Aquella tarde, entre mensajes y bromas, me dijo que ya necesitaba de mis masajes.
Lo escribió con ese toque entre pícaro y dulce que siempre lograba sacarme una sonrisa.
—Podrías venir a mi casa —agregó.
Yo, con una mezcla de risa y nervios, le respondí:
—Sí, si es necesario.
Entonces me dijo:
—De noche el patio es oscuro.
No pude evitar reírme y contestarle:
—Eres malo.
Él respondió enseguida:
—¿Yo, malo? Jajaja.
Le escribí divertida:
—No, yo.
Y entonces, entre ese juego de palabras, soltó una frase que me hizo sonrojar y reír al mismo tiempo:
—En ese patio de noche yo no te dejo ir como llegaste.
Sentí el corazón acelerado y le respondí con tono juguetón:
—Propuestas indecentes.
—Se presta —me contestó—. Ojalá viviéramos más cerca.
Esa última frase me dejó pensando… cómo sería si realmente viviéramos cerca, si pudiéramos vernos más seguido, si esas conversaciones no se quedaran en mensajes sino que se volvieran abrazos.
Antes de despedirnos, le dije con ternura:
—Sueña conmigo.
Y él, con su forma sencilla y tan suya de hablar, respondió:
—Siempre.
🌙
A la mañana siguiente fui yo quien lo buscó primero.
—¿Cómo dormiste? —le escribí.
—Ando adolorido, pero vivo —contestó, con ese toque gracioso que me encantaba.
—¿Y tú? —agregó.
Le respondí entre risas, mientras hacía mis cosas:
—Aquí, haciendo oficio.
Después me preguntó cómo seguía mi dolor de cabeza.
—Ya se me quitó —le dije.
Entonces la conversación tomó otro rumbo, uno más bonito, más íntimo: hablamos de su familia.
Me contó cosas de ellos, anécdotas que me hicieron reír sin parar. Tenía una manera tan divertida de describirlos que era imposible no imaginarlos. Hablaba con cariño, con respeto, con ese amor familiar que lo hacía aún más tierno a mis ojos.

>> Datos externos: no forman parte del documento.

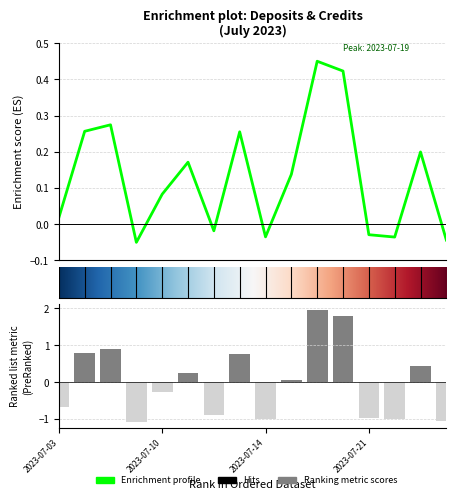

Reading left to right, list all the values displayed in this chart.

0.0	0.3	0.3	-0.1	0.1	0.2	-0.0	0.3	-0.0	0.1	0.5	0.4	-0.0	-0.0	0.2	-0.0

En medio de la charla, no pude evitar decirle entre risas:
—Amamos a tu mami.
Y él me respondió, con ese tono dulce que me derretía:
—Y eso que no la conoces todavía.
Reí otra vez. Era inevitable. Me gustaba cuando me hablaba de su familia, cuando me dejaba conocer un poquito más de su mundo. Cada palabra suya me hacía sentir más cerca, más parte de su vida.
Luego me preguntó:
—¿Qué haces?
—Comiendo —le respondí, mientras le enviaba una foto
No tardó en contestar:
—¿Esa de quién es? Tan linda.
Y sin dudarlo un segundo, le respondí:
—Tuya y solo tuya.
Él me respondió rápido, con ese humor juguetón que tanto me gustaba:
—No, yo. No, yo. No, yo.
Sonreí mirando el celular y volví a escribirle:
—Tuyo y solo tuyo.
Poco después le mandó un mensaje que me llenó de ilusión:
—Mi mami dijo que sí podías venir.
—¿A qué hora? —preguntó.
—A las 4 —le respondí emocionada, imaginando el momento de volver a verlo.
Entre mensajes y risas, me recomendó un anime: Your Name. Dijo que era hermoso, que tenía una historia muy especial, y solo con eso supe que debía verlo.
Después me mandó un video subiendo pesas, y no pude evitar sonreír al verlo tan concentrado. Me habló de su rutina, de sus metas, de lo que quería mejorar. Y así, entre mensajes sobre suéteres, bromas y pequeños detalles, seguimos hablando hasta que la tarde se fue.
Cada conversación con él era un pedacito de felicidad, un recordatorio de que, aunque la distancia existiera, el cariño encontraba su manera de sentirse.